To tell you the truth I was never really interested in being an artist. I spent nearly all of my high school and undergrad years playing sports and travelling. My father Albert Popa taught me as a young boy and brought me to the Metropolitan Museum of Art in NYC, as often as I would let him, to draw from sculptures and the great masters. Essentially, at no point in time did I ever indulge in the harmless act of drawing a simple cartoon. I had to draw the various bones of the body for "fun" at age 7. Instead of Mickey Mouse it was pelvis, instead of PIkachu it was Clavicle. And it didn't stop there, growing up my father constantly reminded me of his favourite quote by the great Michelangelo. " You know Dave, I see you've been wasting time with all these other shenanigans. Just remember what the great Michelangelo said..."

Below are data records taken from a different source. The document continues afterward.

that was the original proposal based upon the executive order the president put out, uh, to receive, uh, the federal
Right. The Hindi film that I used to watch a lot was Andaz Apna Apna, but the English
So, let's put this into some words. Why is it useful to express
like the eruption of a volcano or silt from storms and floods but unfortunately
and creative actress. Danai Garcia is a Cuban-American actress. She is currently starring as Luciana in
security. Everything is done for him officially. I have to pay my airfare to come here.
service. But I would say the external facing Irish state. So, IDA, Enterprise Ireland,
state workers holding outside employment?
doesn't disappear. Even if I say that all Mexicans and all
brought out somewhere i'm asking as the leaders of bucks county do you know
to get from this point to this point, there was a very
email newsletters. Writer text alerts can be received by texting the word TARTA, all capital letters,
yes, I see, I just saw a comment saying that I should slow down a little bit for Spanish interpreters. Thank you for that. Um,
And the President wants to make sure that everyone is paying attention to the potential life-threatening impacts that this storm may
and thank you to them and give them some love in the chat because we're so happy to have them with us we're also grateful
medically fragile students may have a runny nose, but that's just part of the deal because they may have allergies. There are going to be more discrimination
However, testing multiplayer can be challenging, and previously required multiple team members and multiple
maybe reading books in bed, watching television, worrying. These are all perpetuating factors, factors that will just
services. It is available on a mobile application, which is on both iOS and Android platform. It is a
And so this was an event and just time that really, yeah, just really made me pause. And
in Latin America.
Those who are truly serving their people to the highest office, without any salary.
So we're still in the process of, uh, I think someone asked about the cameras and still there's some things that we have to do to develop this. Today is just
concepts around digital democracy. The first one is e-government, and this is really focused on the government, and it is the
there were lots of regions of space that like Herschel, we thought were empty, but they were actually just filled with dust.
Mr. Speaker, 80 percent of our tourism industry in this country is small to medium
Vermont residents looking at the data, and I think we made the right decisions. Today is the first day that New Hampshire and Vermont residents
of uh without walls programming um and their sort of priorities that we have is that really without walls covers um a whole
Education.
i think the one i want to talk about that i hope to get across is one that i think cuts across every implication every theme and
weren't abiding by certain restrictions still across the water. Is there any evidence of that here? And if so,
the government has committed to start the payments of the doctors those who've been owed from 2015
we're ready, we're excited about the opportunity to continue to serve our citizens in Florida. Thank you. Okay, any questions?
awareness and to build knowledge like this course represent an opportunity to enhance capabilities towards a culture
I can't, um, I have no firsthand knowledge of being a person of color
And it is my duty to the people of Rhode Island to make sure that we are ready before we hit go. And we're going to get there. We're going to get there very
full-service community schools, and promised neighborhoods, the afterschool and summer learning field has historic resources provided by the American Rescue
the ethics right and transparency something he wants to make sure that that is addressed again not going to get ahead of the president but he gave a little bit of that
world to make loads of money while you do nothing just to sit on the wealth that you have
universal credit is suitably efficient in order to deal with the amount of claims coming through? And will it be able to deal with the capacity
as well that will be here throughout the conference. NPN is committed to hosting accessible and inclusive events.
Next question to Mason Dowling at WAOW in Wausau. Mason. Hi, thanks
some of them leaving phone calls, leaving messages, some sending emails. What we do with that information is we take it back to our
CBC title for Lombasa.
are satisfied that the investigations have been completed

DRAW DRAW DRAW AND STOP WASTING TIME!!    -Michelangelo Buonarroti

So what does Michelangelo and my slightly overbearing father have to do with painting in the mountains of Norway? Well... everything. If it wasn't for my fathers consistency I would have never attained the basic skill of DRAWING. And this doesn't merely entail the physical act of drawing with a piece of graphite on a paper, but the very act of making a design in your thoughts and then having the ABILITY to execute it in reality. And the simple solution I found in eventually seeing my thoughts turn to reality was simply to TRY STUFF. Allow yourself to stumble into the unknown and perhaps fall flat on your face. I had to be honest with myself. I had to be honest that I wasn't interested in being in a studio all year round painting on canvas. I needed to accept what I was drawn to the unexpectedness of the world outside of my studio and INTO THE UNKNOWN. Of course I will always be doing some measure of work in my studio, but I find that it needs to be complimented by the excitement of the unexpected outside my studio walls.